──────── TASK INPUTS

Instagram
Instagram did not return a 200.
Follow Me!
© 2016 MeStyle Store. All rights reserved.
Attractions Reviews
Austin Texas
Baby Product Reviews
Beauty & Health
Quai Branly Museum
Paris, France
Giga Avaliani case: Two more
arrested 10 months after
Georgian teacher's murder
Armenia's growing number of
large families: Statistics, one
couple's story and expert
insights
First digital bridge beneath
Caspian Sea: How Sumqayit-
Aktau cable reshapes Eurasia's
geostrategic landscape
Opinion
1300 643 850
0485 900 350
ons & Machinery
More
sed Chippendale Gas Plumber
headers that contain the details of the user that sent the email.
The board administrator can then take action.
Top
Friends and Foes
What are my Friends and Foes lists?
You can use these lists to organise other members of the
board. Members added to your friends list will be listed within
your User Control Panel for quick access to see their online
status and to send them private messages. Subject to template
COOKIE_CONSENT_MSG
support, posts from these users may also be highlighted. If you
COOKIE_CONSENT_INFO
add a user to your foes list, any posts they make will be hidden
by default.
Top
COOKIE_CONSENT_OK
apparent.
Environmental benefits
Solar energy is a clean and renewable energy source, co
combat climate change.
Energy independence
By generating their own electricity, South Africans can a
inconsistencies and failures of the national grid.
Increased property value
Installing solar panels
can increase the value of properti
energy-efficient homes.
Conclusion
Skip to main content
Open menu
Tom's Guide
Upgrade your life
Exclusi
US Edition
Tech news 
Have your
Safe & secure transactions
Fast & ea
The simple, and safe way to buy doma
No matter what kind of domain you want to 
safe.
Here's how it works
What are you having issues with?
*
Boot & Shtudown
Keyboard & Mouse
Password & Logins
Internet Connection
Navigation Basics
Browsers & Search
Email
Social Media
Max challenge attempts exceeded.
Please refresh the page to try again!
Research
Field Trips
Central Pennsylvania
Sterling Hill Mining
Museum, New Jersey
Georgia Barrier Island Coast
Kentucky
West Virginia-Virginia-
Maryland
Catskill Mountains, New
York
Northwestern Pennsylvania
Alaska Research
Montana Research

────────────────

▶ _WORK INSTRUCTIONS_
Print every entry from the material exactly.

▶ _TASK RESULT_
Instagram
Instagram did not return a 200.
Follow Me!
© 2016 MeStyle Store. All rights reserved.
Attractions Reviews
Austin Texas
Baby Product Reviews
Beauty & Health
Quai Branly Museum
Paris, France
Giga Avaliani case: Two more
arrested 10 months after
Georgian teacher's murder
Armenia's growing number of
large families: Statistics, one
couple's story and expert
insights
First digital bridge beneath
Caspian Sea: How Sumqayit-
Aktau cable reshapes Eurasia's
geostrategic landscape
Opinion
1300 643 850
0485 900 350
ons & Machinery
More
sed Chippendale Gas Plumber
headers that contain the details of the user that sent the email.
The board administrator can then take action.
Top
Friends and Foes
What are my Friends and Foes lists?
You can use these lists to organise other members of the
board. Members added to your friends list will be listed within
your User Control Panel for quick access to see their online
status and to send them private messages. Subject to template
COOKIE_CONSENT_MSG
support, posts from these users may also be highlighted. If you
COOKIE_CONSENT_INFO
add a user to your foes list, any posts they make will be hidden
by default.
Top
COOKIE_CONSENT_OK
apparent.
Environmental benefits
Solar energy is a clean and renewable energy source, co
combat climate change.
Energy independence
By generating their own electricity, South Africans can a
inconsistencies and failures of the national grid.
Increased property value
Installing solar panels
can increase the value of properti
energy-efficient homes.
Conclusion
Skip to main content
Open menu
Tom's Guide
Upgrade your life
Exclusi
US Edition
Tech news 
Have your
Safe & secure transactions
Fast & ea
The simple, and safe way to buy doma
No matter what kind of domain you want to 
safe.
Here's how it works
What are you having issues with?
*
Boot & Shtudown
Keyboard & Mouse
Password & Logins
Internet Connection
Navigation Basics
Browsers & Search
Email
Social Media
Max challenge attempts exceeded.
Please refresh the page to try again!
Research
Field Trips
Central Pennsylvania
Sterling Hill Mining
Museum, New Jersey
Georgia Barrier Island Coast
Kentucky
West Virginia-Virginia-
Maryland
Catskill Mountains, New
York
Northwestern Pennsylvania
Alaska Research
Montana Research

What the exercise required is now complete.